Far to the north, where I had just finished my lunch
and was currently contemplating the chain of events that had delivered
my fly into the willows behind me, the species of Pacific salmon are at
least comparably vital.
As all who’ve journeyed through the region already
know, Alaska’s southwest presents an angling setting almost without
equal. The rolling lowlands are laced with a Who’s Who of the state’s
best trout water and nearly all of these famous rivers and streams
either begin or end in lakes that cradle hundreds of millions of
juvenile salmon. In fact, for the last 4,000 years or so, the area has
been home to some of the world’s densest concentrations of fish. Both
the region’s wildlife and the riparian habitat that rises up from the
muskeg rely completely on the salmon, the sockeye in particular. The
millions of dead fish that remain in rivers after spawning add to the
nutrient base of the water system. This affects nitrogen levels, which
in turn aid the growth of algae, a source of food for zooplankton. Plus,
during the migrations, while on the spawning beds, and even afterwards
when the last of their energy wanes, the salmon are a tremendously
important source of sustenance for the entire food chain: bears and
other mammals, fish, and birds, each of which does its part to further
spread the life-inducing nutrients. Realistically, the sow and her cubs
I’d seen earlier, as well as the rainbows that had been snubbing my best
presentations all morning long, could have up to 80% or more of their
body weight traced back to the annual returns from the Pacific.

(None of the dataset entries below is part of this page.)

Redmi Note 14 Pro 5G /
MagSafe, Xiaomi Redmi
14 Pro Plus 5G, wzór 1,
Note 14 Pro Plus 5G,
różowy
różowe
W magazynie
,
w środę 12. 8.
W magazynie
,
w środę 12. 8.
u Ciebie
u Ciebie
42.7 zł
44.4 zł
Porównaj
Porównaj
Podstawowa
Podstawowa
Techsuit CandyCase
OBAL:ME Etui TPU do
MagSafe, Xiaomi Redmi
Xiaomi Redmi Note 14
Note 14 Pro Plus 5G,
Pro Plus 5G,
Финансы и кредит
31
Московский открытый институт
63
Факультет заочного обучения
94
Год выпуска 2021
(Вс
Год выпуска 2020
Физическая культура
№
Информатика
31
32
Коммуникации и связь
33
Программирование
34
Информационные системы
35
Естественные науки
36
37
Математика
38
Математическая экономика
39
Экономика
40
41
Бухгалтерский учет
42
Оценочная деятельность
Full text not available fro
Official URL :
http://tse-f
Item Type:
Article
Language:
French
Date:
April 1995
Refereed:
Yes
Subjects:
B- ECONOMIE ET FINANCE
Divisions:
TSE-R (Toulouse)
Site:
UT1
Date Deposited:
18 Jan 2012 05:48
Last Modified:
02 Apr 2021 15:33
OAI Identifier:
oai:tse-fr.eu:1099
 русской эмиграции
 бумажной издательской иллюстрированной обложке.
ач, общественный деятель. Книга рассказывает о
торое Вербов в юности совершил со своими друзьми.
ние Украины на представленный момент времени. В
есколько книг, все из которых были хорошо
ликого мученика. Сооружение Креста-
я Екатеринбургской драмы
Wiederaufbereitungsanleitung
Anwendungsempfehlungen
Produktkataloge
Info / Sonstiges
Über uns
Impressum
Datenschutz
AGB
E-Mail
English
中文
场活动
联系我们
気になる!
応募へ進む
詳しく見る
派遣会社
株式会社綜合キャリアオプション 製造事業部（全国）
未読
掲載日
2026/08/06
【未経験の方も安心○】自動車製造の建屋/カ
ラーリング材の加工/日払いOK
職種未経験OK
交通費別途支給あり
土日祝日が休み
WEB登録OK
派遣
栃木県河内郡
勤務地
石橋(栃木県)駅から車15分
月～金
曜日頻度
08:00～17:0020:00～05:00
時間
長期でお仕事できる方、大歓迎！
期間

All of which combined to beg the question: Why in the
hell was I using a mouse?
I had egg imitations in a small box in my left jacket
pocket, and in the pack I wore around my waist there was a good group of
fry patterns left over from opening week in Katmai. In Box Big-and-Nasty
I carried at least twenty streamers shaded in white, chinchilla, gray,
black, olive, or brown and any of them would have looked fishy enough to
draw a take. In all honesty, I suddenly felt like a guy boiling up a
batch of roots for dinner while sitting ten feet from a thriving salmon
stream.
But then, for the second time that day, I remembered
there were more reasons for travel to southwest Alaska than just the
trout, and from somewhere behind the cobwebs that covered most of what
I’d learned in fifth-grade history, I recalled there were times when
persistence paid off in the biggest of ways.
I stuck with the mouse and forgot about trout. Later
I was rewarded with two rainbows so small I didn’t even bother with the
camera, and a sunset as stunning as it was unexpected.